The Pallavicini Archaeological Collection, taking its name from the economist Giancarlo Pallavicini who donated the collection to the town of Trequanda in 2011, is located on the upper storey of the building that houses the multi-purpose Dino Galluzzi Room.
Comprising more than 200 pieces, the exhibit allows visitors to put distance aside and embrace with their eyes the wonder of the artifacts. The central core of the collection, gathered together in the 1800s, is partly made up of materials unearthed from family-owned properties, plus the later addition of various pieces purchased on the antique market in the 1970s.
The original collection includes objects in bronze as well as ceramics from the Villanovan Period (9th-8th century B.C.), Italo-geometric (late 8th-mid 7th century B.C.) and Etrusco-Corinthian (7th-6th century B.C.) earthenware vessels, numerous pieces in bucchero (7th-6th century B.C.), Etruscan vases with black figures (late 6th-early 5th century): articles ascribable to production in southern Etruria, probably within the inland area around Vulci and perhaps the area around Visentium.
The collection further includes ceramics from Greece, which would therefore count among the goods that circulated within the Etruscan world (5th century B.C.), and various examples of ceramics from southern Italy, many of which are artifacts produced in the northern portion of Puglia.
The collection of later materials is made up of a few Roman Period articles, such as ointment containers in glass, some coins and several oil lamps.
This exhibition is organized into sections based on the geographic and cultural context of the various artifacts.
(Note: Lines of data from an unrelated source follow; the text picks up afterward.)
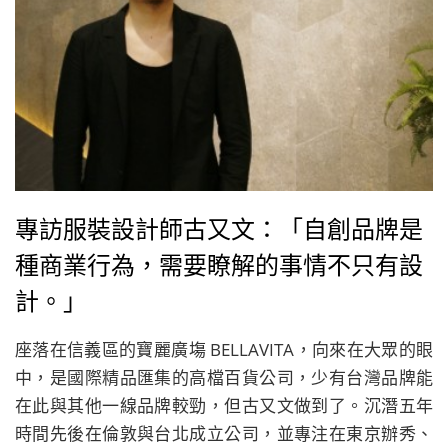
專訪服裝設計師古又文：「自創品牌是
種商業行為，需要瞭解的事情不只有設
計。」
座落在信義區的寶麗廣塲 BELLAVITA，向來在大眾的眼
中，是國際精品匯集的高檔百貨公司，少有台灣品牌能
在此與其他一線品牌較勁，但古又文做到了。沉潛五年
時間先後在倫敦與台北成立公司，並專注在東京辦秀、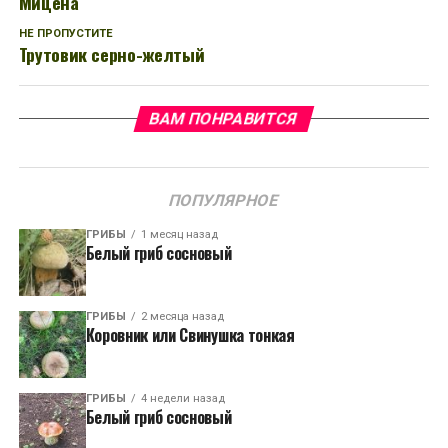
Мицена
НЕ ПРОПУСТИТЕ
Трутовик серно-желтый
ВАМ ПОНРАВИТСЯ
ПОПУЛЯРНОЕ
ГРИБЫ
1 месяц назад
Белый гриб сосновый
ГРИБЫ
2 месяца назад
Коровник или Свинушка тонкая
ГРИБЫ
4 недели назад
Белый гриб сосновый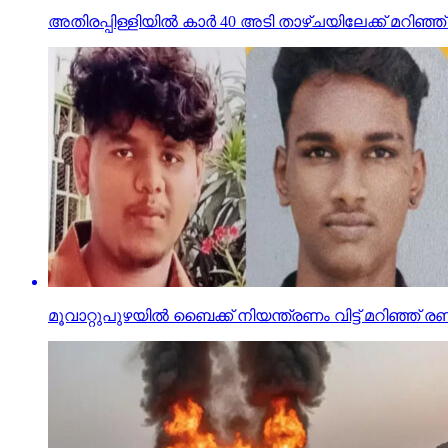
അതിരപ്പിള്ളിയില്‍ കാര്‍ 40 അടി താഴ്ചയിലേക്ക് മറിഞ്ഞ് എട്
മൂവാറ്റുപുഴയില്‍ ബൈക്ക് നിയന്ത്രണം വിട്ട് മറിഞ്ഞ് രണ്ട്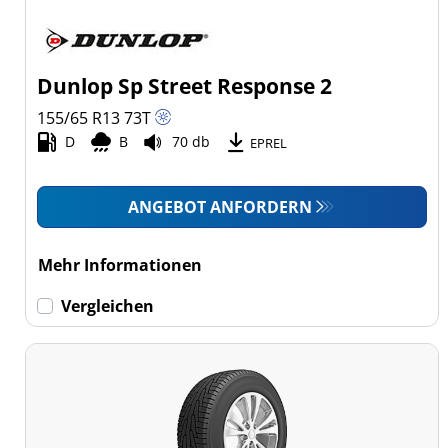
Dunlop Sp Street Response 2
155/65 R13
73
T
D
B
70 db
EPREL
ANGEBOT ANFORDERN
Mehr Informationen
Vergleichen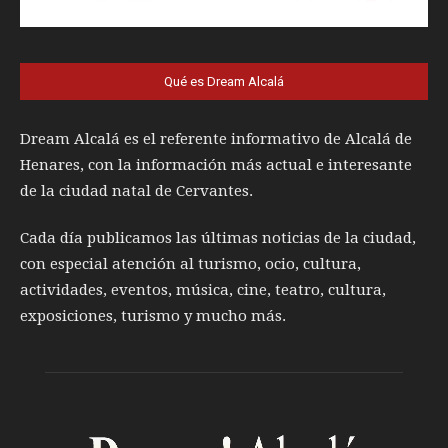
Qué es Dream Alcalá
Dream Alcalá es el referente informativo de Alcalá de
Henares, con la información más actual e interesante
de la ciudad natal de Cervantes.
Cada día publicamos las últimas noticias de la ciudad,
con especial atención al turismo, ocio, cultura,
actividades, eventos, música, cine, teatro, cultura,
exposiciones, turismo y mucho más.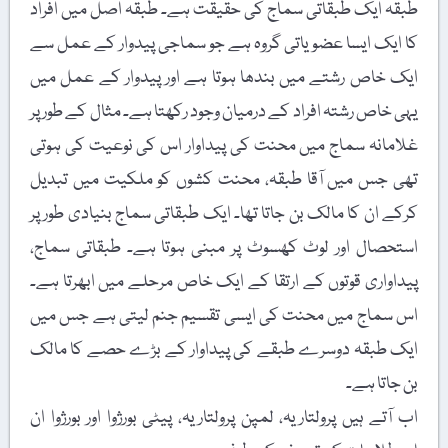
طبقہ ایک طبقاتی سماج کی حقیقت ہے۔ طبقہ اصل میں افراد
کا ایک ایسا عضویاتی گروہ ہے جو سماجی پیدوار کے عمل سے
ایک خاص رشتے میں بندھا ہوتا ہے اور پیدوار کے عمل میں
یہی خاص رشتہ افراد کے درمیان وجود رکھتا ہے۔ مثال کے طور پر
غلامانہ سماج میں محنت کی پیداوار اس کی نوعیت کی ہوتی
تھی جس میں آقا طبقہ، محنت کشوں کو ملکیت میں تبدیل
کرکے ان کا مالک بن جاتا تھا۔ ایک طبقاتی سماج بنیادی طور پر
استحصال اور لوٹ کھسوٹ پر مبنی ہوتا ہے۔ طبقاتی سماج،
پیداواری قوتوں کے ارتقا کے ایک خاص مرحلے میں ابھرتا ہے۔
اس سماج میں محنت کی ایسی تقسیم جنم لیتی ہے جس میں
ایک طبقہ دوسرے طبقے کی پیداوار کے بڑے حصے کا مالک
بن جاتا ہے۔
اب آتے ہیں پرولتاریہ، لمپن پرولتاریہ، پیٹی بورژوا اور بورژوا ان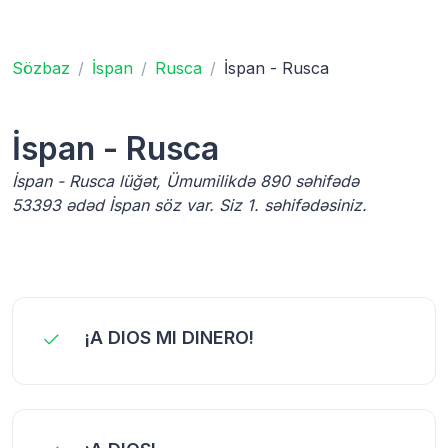
Sözbaz
İspan
Rusca
İspan - Rusca
İspan - Rusca
İspan - Rusca lüğət, Ümumilikdə 890 səhifədə
53393 ədəd İspan söz var. Siz 1. səhifədəsiniz.
¡A DIOS MI DINERO!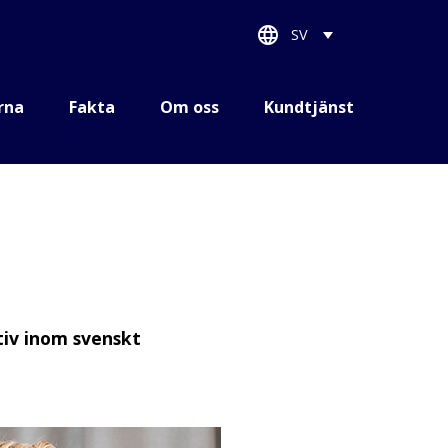
SV
rna
Fakta
Om oss
Kundtjänst
tiv inom svenskt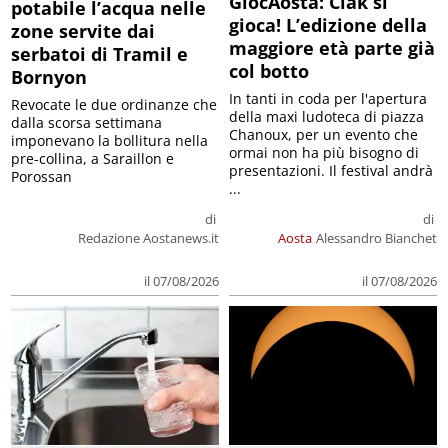
GiocAosta: Ciak si
potabile l’acqua nelle
gioca! L’edizione della
zone servite dai
maggiore età parte già
serbatoi di Tramil e
col botto
Bornyon
In tanti in coda per l'apertura
Revocate le due ordinanze che
della maxi ludoteca di piazza
dalla scorsa settimana
Chanoux, per un evento che
imponevano la bollitura nella
ormai non ha più bisogno di
pre-collina, a Saraillon e
presentazioni. Il festival andrà
Porossan
...
di
di
Redazione Aostanews.it
Aosta
Alessandro Bianchet
il 07/08/2026
il 07/08/2026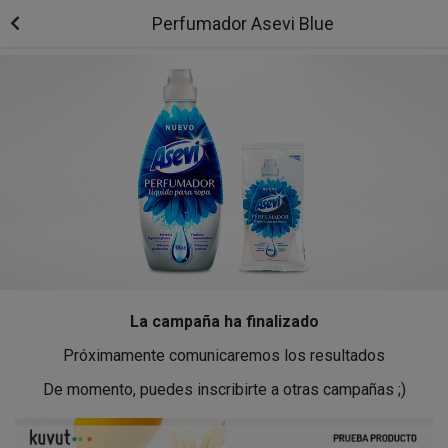
Perfumador Asevi Blue
La campaña ha finalizado
Próximamente comunicaremos los resultados
De momento, puedes inscribirte a otras campañas ;)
Complete with explanatory museum labels, the displays provide an in-depth look at many aspects of life in ancient Italy, highlighting customs that arose from local traditions as well as changes brought about by the influence of the Greek world.
Plates for fish, produced in the region of Campania, with black glaze (4th century B.C.): the food for which these plates were intended is evident in the painted fish darting around the inner surfaces… according to tradition, the concave receptacle in the centre functioned as a container for the sauce with which the fish was served!
Cinerary Urn in the shape of a Villanovan Dwelling (first half of the 9th century B.C.): urns of this sort contained the cremated remains of the deceased, ritually and symbolically placed in a “house” in order to recall the essence of the person as well as his or her position in the social group to which he or she belonged.
Pallavicini Archaeological Collection
Via Taverne, 46
Tel. 0578 269590 (Comune)
email: email@example.com – firstname.lastname@example.org
saturday, 10am to 12am
sunday, 4.30pm to 6.30pm
free admission, but you can leave an offer for the maintenance of the Museum
Visitors enter the town through one of the two old gates in the defensive walls which still remain, the Porta al Sole and the Porta al Leccio. Dominating the town is the majestic castle of the Cacciaconti family, with its high tower in white stone and its castellated walls which enclose a giardino all’italiana (Italian garden) and a spacious courtyard. The Romanesque Church of Sts. Peter and Andrew houses a 16th-century decorated urn from the Sienese School containing the remains of Bonizzella Cacciaconti the Blessed. Not far from the centre is the Torre del Molino a Vento (Windmill Tower), an 18th-century dovecot containing some five-hundred terracotta nests, positioned in a checkerboard pattern to accommodate doves. Nearby places not to be missed are the small towns of Castelmuzio and Petroio, surrounded by rich olive groves that make Trequanda one of the most important oil-producing towns in Tuscany.